Sydney designer and jeweller Bic Teieu explores concepts of cultural hybridity and the home by exploding and rearranging floral motifs in a series of metal objects made from sterling silver and precious sheet metal alloys, which was recently exhibited at UNSW Galleries.
Created as part of Tieu’s PhD, this body of work has a strong conceptual and theoretical basis, exploring the designer’s own identity as a Southeast Asian Australian woman living between cultures.
Specifically, it explores the idea of a ‘third space’, a term coined by post-colonial theorist Homi Bhabha. Tieu writes in her PhD: “It is a term to describe the state and effect of hybridity in which the overlapping of two or more cultural spaces disrupt the identification of a person through political, social and cultural negotiations forming new positions.”

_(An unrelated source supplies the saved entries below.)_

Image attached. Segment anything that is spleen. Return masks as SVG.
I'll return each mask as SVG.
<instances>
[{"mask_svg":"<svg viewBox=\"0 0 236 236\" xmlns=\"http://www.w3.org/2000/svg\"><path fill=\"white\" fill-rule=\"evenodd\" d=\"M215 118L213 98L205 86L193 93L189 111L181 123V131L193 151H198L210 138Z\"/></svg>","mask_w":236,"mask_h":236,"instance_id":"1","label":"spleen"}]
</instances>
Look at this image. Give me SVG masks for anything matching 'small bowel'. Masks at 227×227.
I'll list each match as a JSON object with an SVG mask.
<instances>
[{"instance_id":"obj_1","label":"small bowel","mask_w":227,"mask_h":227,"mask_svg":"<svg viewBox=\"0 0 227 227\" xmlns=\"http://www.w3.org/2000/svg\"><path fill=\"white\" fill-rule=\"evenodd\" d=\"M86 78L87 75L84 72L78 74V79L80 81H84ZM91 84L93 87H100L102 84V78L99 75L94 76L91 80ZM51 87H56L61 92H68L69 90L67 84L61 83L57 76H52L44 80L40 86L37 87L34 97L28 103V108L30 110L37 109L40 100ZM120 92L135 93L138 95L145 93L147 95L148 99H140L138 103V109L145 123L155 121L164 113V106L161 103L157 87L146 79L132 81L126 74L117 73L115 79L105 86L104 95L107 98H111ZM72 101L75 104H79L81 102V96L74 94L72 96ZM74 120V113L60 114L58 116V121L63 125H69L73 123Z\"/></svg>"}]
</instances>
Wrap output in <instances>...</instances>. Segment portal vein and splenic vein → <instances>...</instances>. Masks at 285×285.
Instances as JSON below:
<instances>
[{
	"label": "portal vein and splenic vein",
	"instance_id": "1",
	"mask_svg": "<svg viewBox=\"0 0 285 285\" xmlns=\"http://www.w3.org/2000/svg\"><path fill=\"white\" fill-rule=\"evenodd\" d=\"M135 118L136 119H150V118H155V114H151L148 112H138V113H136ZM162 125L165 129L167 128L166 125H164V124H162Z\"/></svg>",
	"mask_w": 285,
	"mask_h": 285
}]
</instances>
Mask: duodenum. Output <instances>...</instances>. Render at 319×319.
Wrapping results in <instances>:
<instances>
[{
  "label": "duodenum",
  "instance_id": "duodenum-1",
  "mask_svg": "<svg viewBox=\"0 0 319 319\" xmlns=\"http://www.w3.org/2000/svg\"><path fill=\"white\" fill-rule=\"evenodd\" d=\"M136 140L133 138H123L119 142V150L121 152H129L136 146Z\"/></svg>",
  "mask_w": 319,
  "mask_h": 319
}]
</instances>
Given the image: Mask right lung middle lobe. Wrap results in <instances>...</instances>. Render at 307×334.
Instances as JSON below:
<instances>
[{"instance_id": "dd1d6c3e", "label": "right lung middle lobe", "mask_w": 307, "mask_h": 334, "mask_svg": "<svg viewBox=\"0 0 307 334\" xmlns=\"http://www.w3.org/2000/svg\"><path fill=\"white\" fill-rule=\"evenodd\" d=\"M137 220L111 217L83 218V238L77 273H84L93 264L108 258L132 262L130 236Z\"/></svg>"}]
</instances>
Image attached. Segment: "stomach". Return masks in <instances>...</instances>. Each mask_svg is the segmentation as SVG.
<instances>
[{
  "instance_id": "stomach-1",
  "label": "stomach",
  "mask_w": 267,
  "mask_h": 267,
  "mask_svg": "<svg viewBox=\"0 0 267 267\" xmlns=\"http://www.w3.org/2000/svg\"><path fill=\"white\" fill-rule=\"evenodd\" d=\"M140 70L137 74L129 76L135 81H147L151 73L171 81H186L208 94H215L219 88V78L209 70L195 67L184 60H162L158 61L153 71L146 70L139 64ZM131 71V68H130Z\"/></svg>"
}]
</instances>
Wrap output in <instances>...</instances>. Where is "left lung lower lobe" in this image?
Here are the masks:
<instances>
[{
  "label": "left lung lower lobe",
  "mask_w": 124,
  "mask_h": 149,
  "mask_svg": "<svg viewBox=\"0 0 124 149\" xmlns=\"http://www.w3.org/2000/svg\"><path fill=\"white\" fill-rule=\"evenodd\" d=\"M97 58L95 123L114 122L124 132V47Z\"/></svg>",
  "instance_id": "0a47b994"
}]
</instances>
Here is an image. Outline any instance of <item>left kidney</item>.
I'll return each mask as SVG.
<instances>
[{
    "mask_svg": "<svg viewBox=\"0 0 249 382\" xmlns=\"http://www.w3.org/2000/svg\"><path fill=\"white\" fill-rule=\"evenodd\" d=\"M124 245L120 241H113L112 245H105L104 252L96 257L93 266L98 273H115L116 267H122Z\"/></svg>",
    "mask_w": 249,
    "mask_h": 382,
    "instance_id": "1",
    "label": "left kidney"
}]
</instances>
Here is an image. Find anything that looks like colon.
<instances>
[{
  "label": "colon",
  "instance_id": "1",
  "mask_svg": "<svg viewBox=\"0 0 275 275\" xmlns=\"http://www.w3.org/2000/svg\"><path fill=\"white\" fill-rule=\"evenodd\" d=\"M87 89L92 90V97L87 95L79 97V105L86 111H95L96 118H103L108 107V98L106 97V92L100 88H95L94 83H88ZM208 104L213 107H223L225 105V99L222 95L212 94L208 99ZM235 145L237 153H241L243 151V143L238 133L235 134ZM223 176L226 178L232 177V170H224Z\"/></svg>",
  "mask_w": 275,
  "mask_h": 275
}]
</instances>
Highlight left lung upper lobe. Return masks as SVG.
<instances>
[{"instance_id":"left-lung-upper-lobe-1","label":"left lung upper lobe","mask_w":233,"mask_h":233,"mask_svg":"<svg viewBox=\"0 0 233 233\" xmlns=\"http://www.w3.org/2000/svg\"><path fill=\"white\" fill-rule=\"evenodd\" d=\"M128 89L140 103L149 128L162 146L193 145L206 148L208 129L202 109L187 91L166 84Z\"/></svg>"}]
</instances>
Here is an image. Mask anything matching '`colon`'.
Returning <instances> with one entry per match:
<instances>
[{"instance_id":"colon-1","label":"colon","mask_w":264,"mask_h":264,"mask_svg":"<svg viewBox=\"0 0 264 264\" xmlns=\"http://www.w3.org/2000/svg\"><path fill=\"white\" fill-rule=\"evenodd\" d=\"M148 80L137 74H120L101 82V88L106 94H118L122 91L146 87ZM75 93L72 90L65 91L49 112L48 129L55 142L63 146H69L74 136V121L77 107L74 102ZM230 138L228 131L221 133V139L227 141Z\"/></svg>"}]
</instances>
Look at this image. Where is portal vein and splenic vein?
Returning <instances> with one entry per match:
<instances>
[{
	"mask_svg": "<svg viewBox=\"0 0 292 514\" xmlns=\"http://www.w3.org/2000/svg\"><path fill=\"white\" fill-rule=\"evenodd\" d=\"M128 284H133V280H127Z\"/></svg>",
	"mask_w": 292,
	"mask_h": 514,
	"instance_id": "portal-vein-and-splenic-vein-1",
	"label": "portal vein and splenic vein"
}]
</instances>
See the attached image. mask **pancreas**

The metal objects that Tieu has created have been formed by patterns inspired by tea leaves, peony and magnolia plant and flowers – all of which have a strong connection to China and South and East Asian culture. The tea leaves also refer to trade, exchange and migration.
“I started with drawing of plants and flowers and this formed part of the visual inquiry process, then I had these graphics laser cut in box board maquettes,” she explains. “The flexibility to arrange both the graphics and maquettes presented numerous layouts and a seamless translation to merge the stills into moving images. Experimenting with floral forms as moving graphics echoed ideas around themes of identity and migration.”
Tieu then used a lost wax casting for metal alloys of silver, gold and copper. These cast components were then cut and soldered to form the final sheet pattern. “Three types of alloys were worked into the five objects. Sterling silver, shakudō and shibuibui. Essentially made up of copper, gold and silver. Shakudō and Shibuibi are Japanese alloys used for producing colours ranging from hues of grey, indigo and black.”
The final forms were inspired by conceptions of the home. “I moved from jewellery to objects because of the themes I was exploring. Cultural hybridity, living in-betweenness, Asian-Australian, migration and the home are big concepts and I felt I could not address this with a wearable work,” she explains. “The geometry references my home, the home I grew up in, in south-western Sydney suburbia – red bricks, box homes and square yard.”
These pieces represent the culmination of an extensive research project whose rigour lends a depth to the final works, in addition to their detailed beauty, skilled construction and original form.